Глядя на него, стоящего перед ней на узком тротуаре, она вновь ощутила слабость и желание.
– Ты меня возбуждаешь, – сказал он, как бы себе самому. – Бесконечно.
Отступив на шаг, он криво улыбнулся.
– Нам лучше поспешить, прежде чем нас арестуют за неподобающее поведение на улице.
С трудом глотнув, она отвернулась.
– Куда?
– Обратно в Блэйкборо-Холл, мне нужно еще успеть кое-что прочитать.
Она кивнула. Было ли чтение лишь предлогом?
Оказалось, что нет.
Генри остался сидеть в уютной гостиной. Задрав ноги на кофейный столик, он положил на колени рукопись, которую, как ей показалось, не слишком спешил читать, а собаки лежали перед пылающим камином. Гита прошла на кухню, чтобы сделать себе чашку чая.
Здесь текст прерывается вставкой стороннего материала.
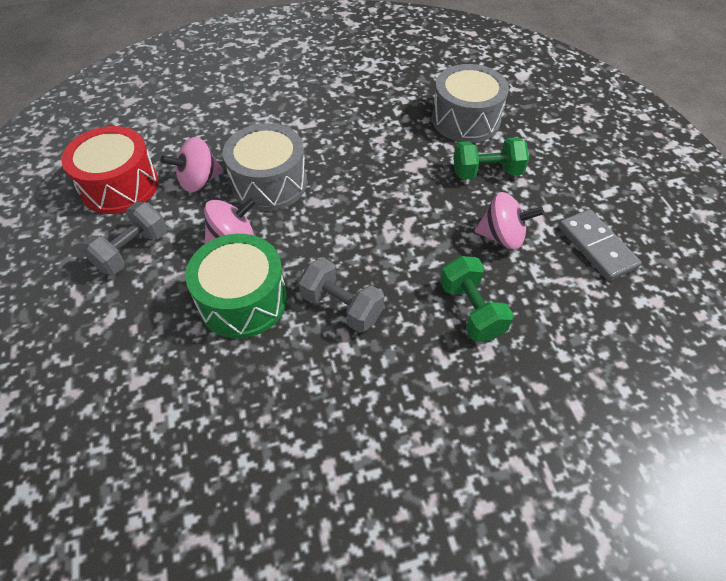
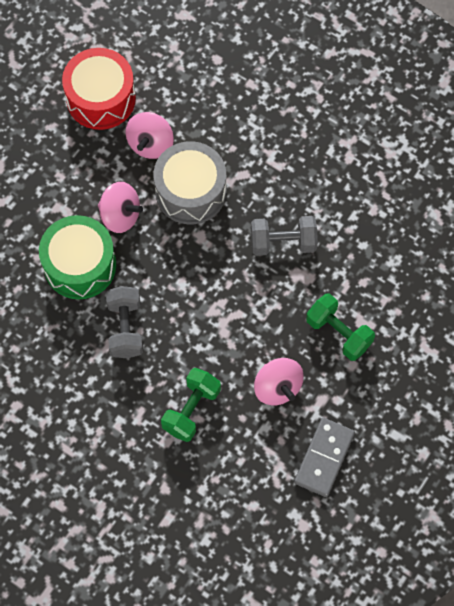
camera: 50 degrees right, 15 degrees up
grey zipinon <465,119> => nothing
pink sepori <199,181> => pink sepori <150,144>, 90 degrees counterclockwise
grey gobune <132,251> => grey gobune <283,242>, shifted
На кухонном столе она заметила газету, поглядела на заголовки и медленно уселась, пробегая взглядом статью. И вдруг заплакала. Что именно заставило ее плакать в статье, описывающей то, как маленькая девочка спасла жизнь своей матери, Гита и сама толком не понимала. Но дети, в какой бы они ни оказались ситуации, всегда вызывали у нее такую реакцию. Горло сжималось, слезы наворачивались на глаза, и она вдруг сознавала, что плачет, без всякого видимого повода, совершенно неожиданно для себя.